Importante observar que o mote do cronto é a ilustração. Seu criador e Rodrigo Lima.
Escrito entre a tarde de 30 de janeiro a 22 de março.
Ofereço como presente de aniversário aos
Maria Cloenes, Vagner Crivellari e Mara Coutinho.
Na cozinha Dna. Maria prepara a feijoada para vinte pessoas numa festa para oito: Quatro amigos. Alemão, louro como só ele na sua calça comprida, esbofeteia o pandeiro; Zulu, seu amigão do peito, na sua eterna bermuda, acaricia o cavaquinho. Ele é de longe o homem mais bonito do que por longos anos seria conhecida como Rua do Buraco. Os dois dividem o teto. Sobre a mesa, cachaça e copinhos. A casa onde estão tem dois quartos. Uma para dona Maria e outro para os rapazes. Tem mais um cômodo que é saaala, coziiinha. O banheiro fica fora, com os dejetos indo direto para o rio. Sentado à mesa, Valdo, pião da Usiminas, é o mais negão na festa e o de voz mais bonita. Dançando está seu irmão Miro. Quem tem mais molemolência do que ele? Comemoram a primeira folga do Valdo. Estão a espera de Carlinda e Maria Flor, namoradas dos irmãos. Ah! Falta ainda Máicon, o caçula da casa. Alemão e Zulu moram no barraco ao lado, o da beira do ribeirão Ipanema. Um barracão de partilha. Uma sala partilhada com cozinha, um quarto onde os dois dormem partilhando a cama mais o banheiro direto sobre as águas. Partilhando águas com os dejetos. E é onde compartilham a vida.
Sete pessoas muito felizes cantam, dançam e comem. Máicon ainda não chegou. Seus quinzes anos lhe mostram Dulce e festejam juntos algo que é só deles e que descobriram juntos. No quartinho da garota seus corpos dançam, suas gargantas instrumentalizam e cantam, bebem seus suores e se comem. Isso é que é feijoada da boa. Pensaria ele anos mais tarde.
A festa é 06 de outubro de 1.963. E o dia seguinte? Massacre de Ipatinga. A polícia mineira, dizem os estudiosos e os professores, é a mais violenta do Brasil. E dizem que a polícia ipatinguense é, ou foi, a mais violenta de Minas.
A festa não parou até o amanhecer e o dia foi passando. Todos nos dois barracões dormiam enquanto a greve começou e enquanto acontecia a nossa estória não parou.
- Eles estão é pedindo confusão. – Bradou o presidente da indústria.
- Querem é bala. – Confirmou o chefe da polícia.
Tiros a mancheia foram o que aconteceu. No posto de saúde a criança que saía no colo da mãe morreu.
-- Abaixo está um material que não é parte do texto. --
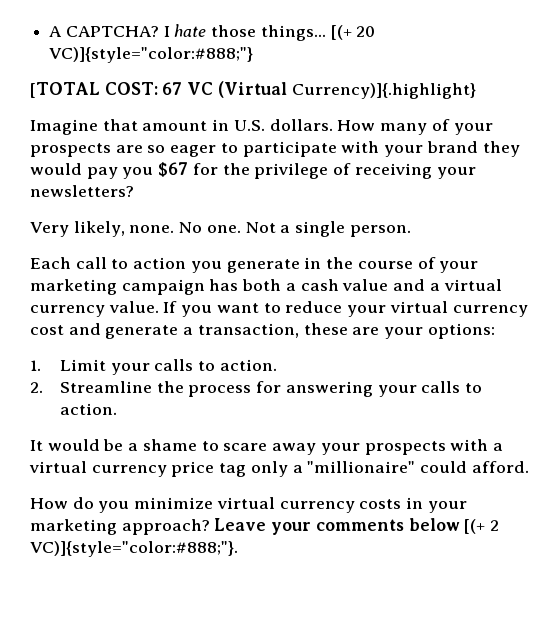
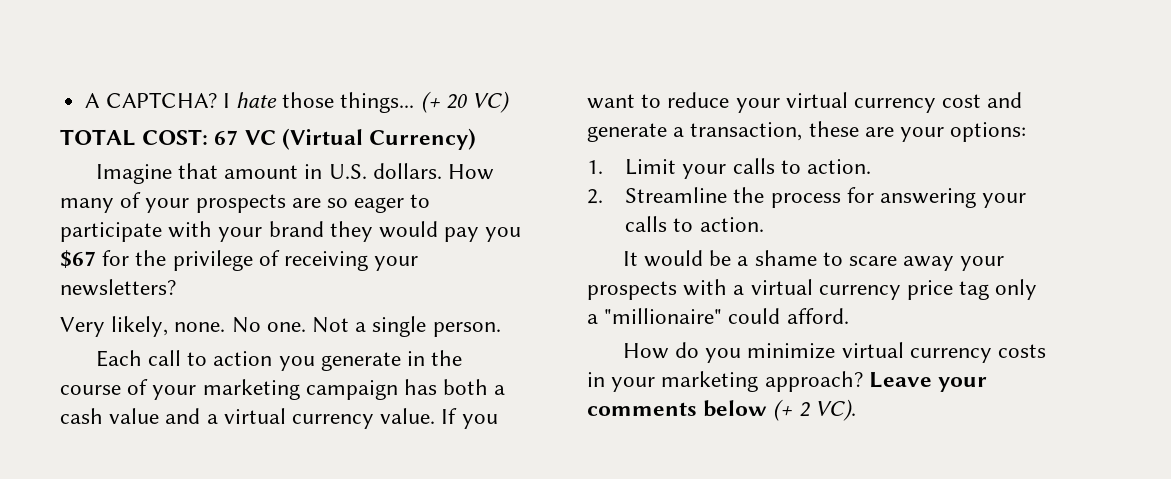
[330,25,376,40] [49,47,254,63] [30,82,100,98] [(+ 20 VC)]{style="color:#888;"} // [TOTAL -> [420,91,510,113] [60,129,136,146] (+ 20 VC) // TOTAL
[291,83,476,99] Currency)]{.highlight} -> [369,128,477,150] Currency)
[464,519,500,534] [30,541,238,557] [(+ 2 VC)]{style="color:#888;"}. -> [773,399,856,421] (+ 2 VC).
O barbeiro que ia para o trabalho se feriu e seu parente que visitava a cidade e assistia curioso a pacífica manifestação morreu. Muitos chegaram mortos ao hospital e muito mais morreram depois. Por dias, muitos manifestantes ou mesmo simples funcionários se esconderam em bueiros, porões ou onde pudessem tentando escapar da morte. Incontáveis certidões de óbito desapareceram. Exceto sete, inclusive a da criança morta nos braços da mãe ferida mais na alma que no corpo. Incontáveis certidões de óbito desapareceram. Inclusive a do Valdo, morto na porta de casa, no dia 08, ao sair para o trabalho.
Anos mais tarde, ao contar a história no “Anunciai”, promovido pela Igreja Católica, Máicon, que foi convidado pelo grupo de jovens para contar o acontecido, foi intimado pela Renovação Carismática Católica a se retirar.
- Você não pode anunciar essas coisas aqui. – Disse a chefe do movimento.
- Por quê? – Espanta Máicon.
- Agora é hora de Deus.
- Estou fazendo o que fez Jesus. Anunciand...
- Você está é denunciando. E no local que pertence à fábrica, que nós amamos e nos ama.
- Você prefere a indústria a Jesus?
- Prefiro! Prefiro! Prefiro!
E ao contrário de Pedro, ela nunca se arrependeu.
Um comentário:
Muito bom. O massacre de Ipatinga é um acontecimento que não pode ficar esquecido. Eu me pergunto por que até hoje tem pessoas com medo de falar sobre o assunto.
Obrigada pela homenagem. Grande beijo.